Exercise instructions> Collect each line of the entries below that contains the word "where", and reproduce every such line in full.

Supplied information>
· · · · ·

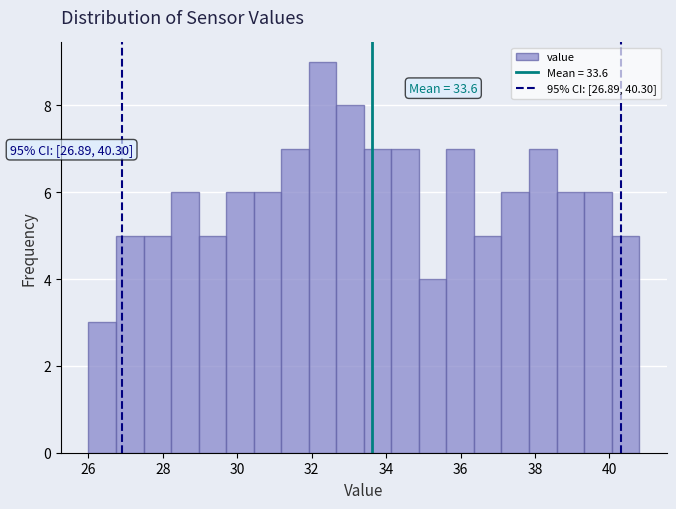

Read against the x-axis, roughly where is the centre of the tallest bar?

32.2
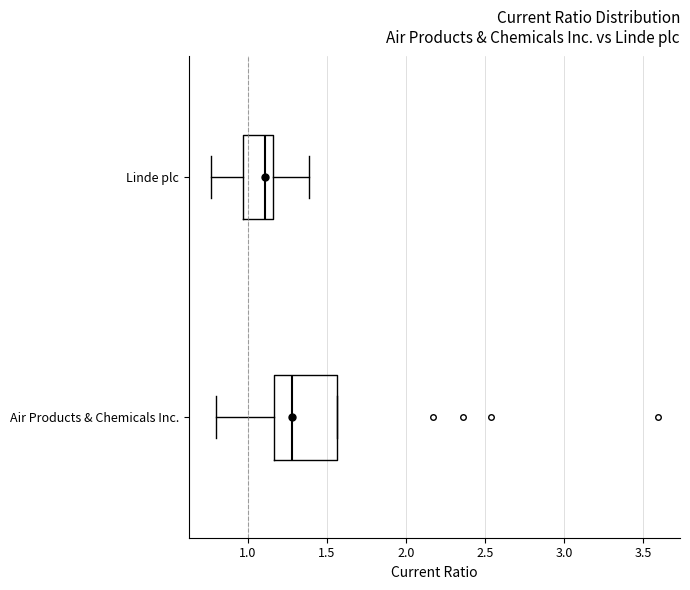

Reading bottom to top, transcribe this box plot: for each box, give where its median line is, the range the box spans, and where its two whiskers end, as read against the x-axis. The values are not printed on the chart, so give them approximately, as read against the axis.

Air Products & Chemicals Inc.: median 1.30, box 1.15 to 1.55, whiskers 0.80 to 1.55
Linde plc: median 1.10, box 0.95 to 1.15, whiskers 0.75 to 1.40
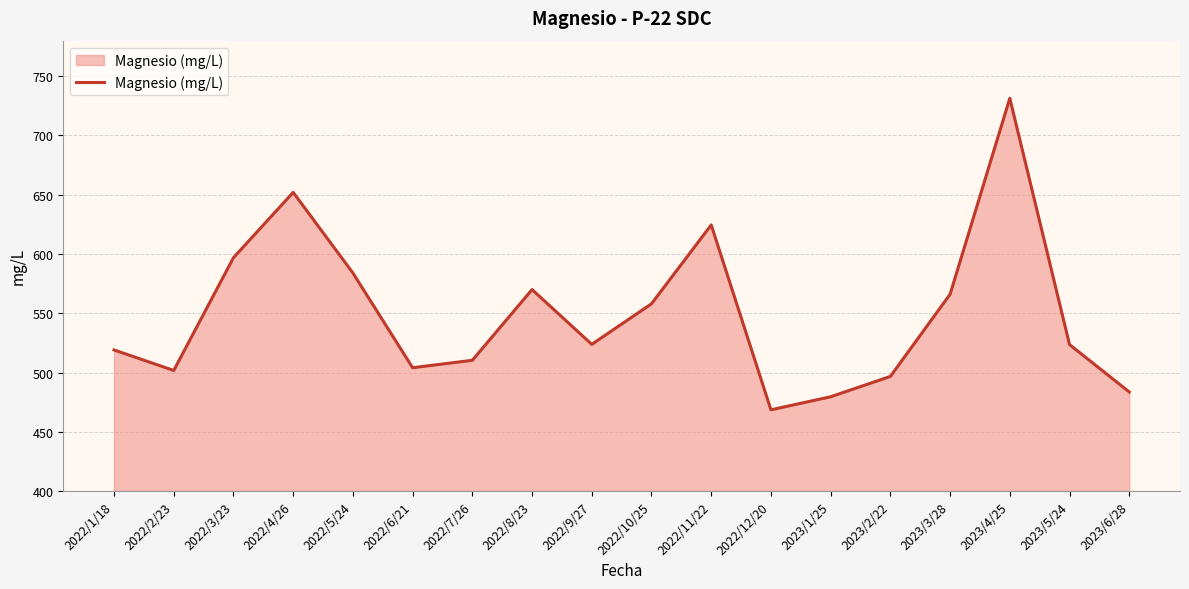

How many lines are shown in the chart?

1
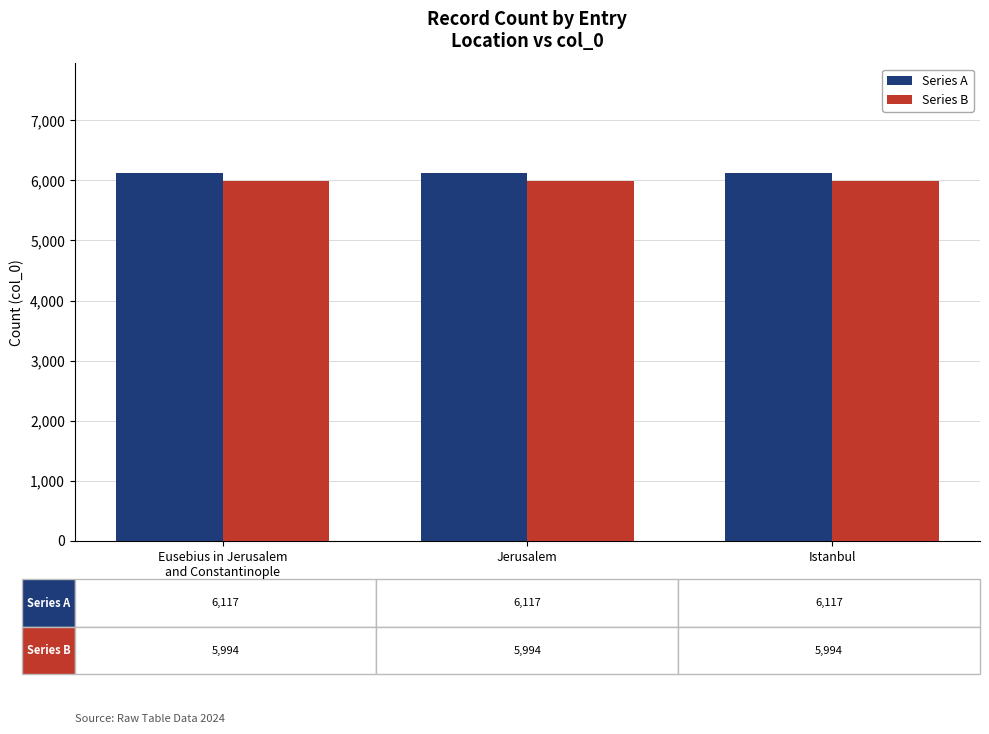

Rank the series at Jerusalem from highest to lowest value.

Series A, Series B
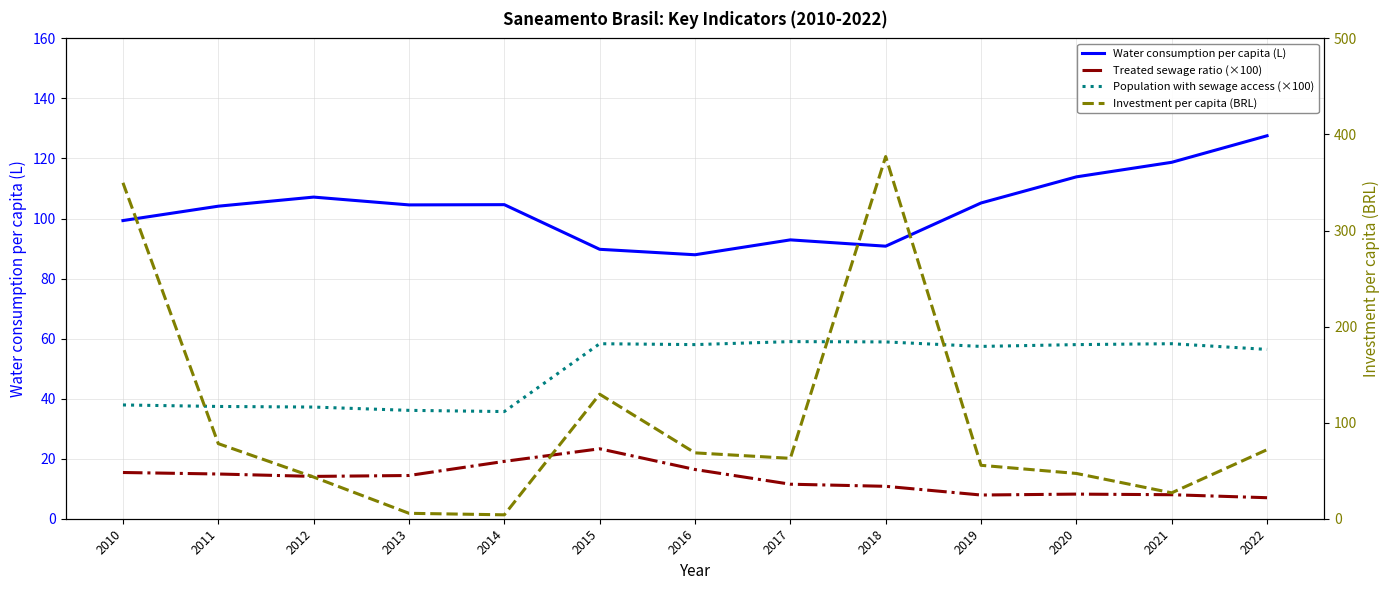

Which series ends up on top after the final intersection of Investment per capita (BRL) and Treated sewage ratio (×100)?

Investment per capita (BRL)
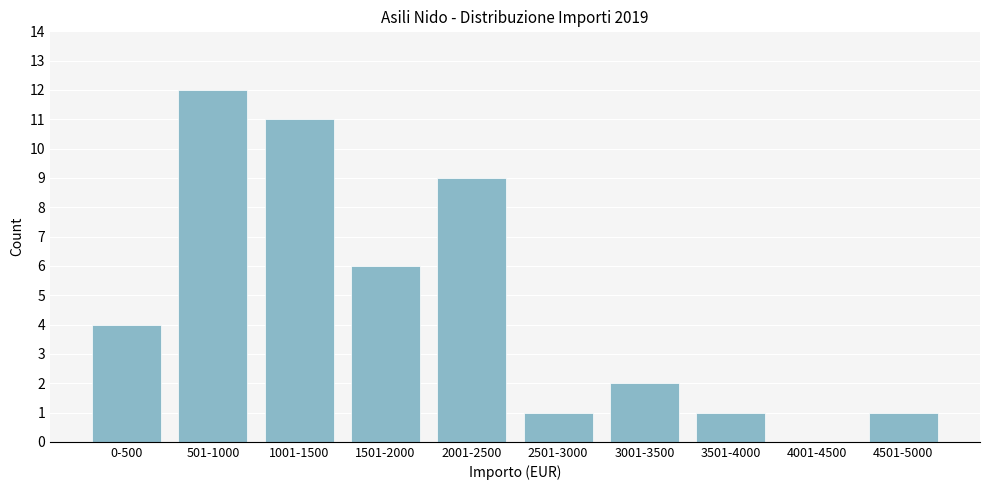

Reading left to right, list all the values displayed in this chart.

0-500=4	501-1000=12	1001-1500=11	1501-2000=6	2001-2500=9	2501-3000=1	3001-3500=2	3501-4000=1	4001-4500=0	4501-5000=1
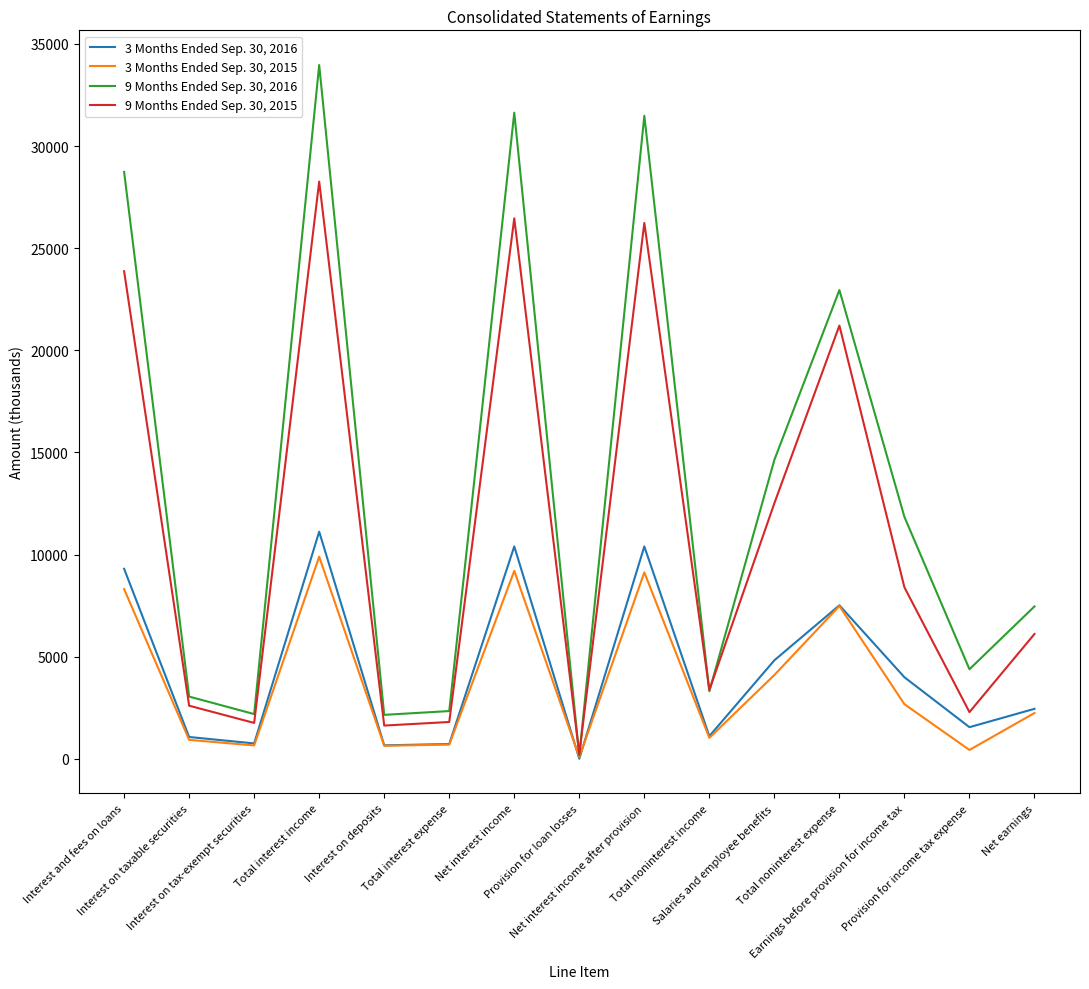

List the series in order of their peak value, lowest first.

3 Months Ended Sep. 30, 2015, 3 Months Ended Sep. 30, 2016, 9 Months Ended Sep. 30, 2015, 9 Months Ended Sep. 30, 2016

· · · · ·

Reply>
Read against the x-axis, roughly where is the centre of the tallest bar?
Reading bottom to top, transcribe this box plot: for each box, give where its median line is, the range the box spans, and where its two whiskers end, as read against the x-axis. The values are not printed on the chart, so give them approximately, as read against the axis.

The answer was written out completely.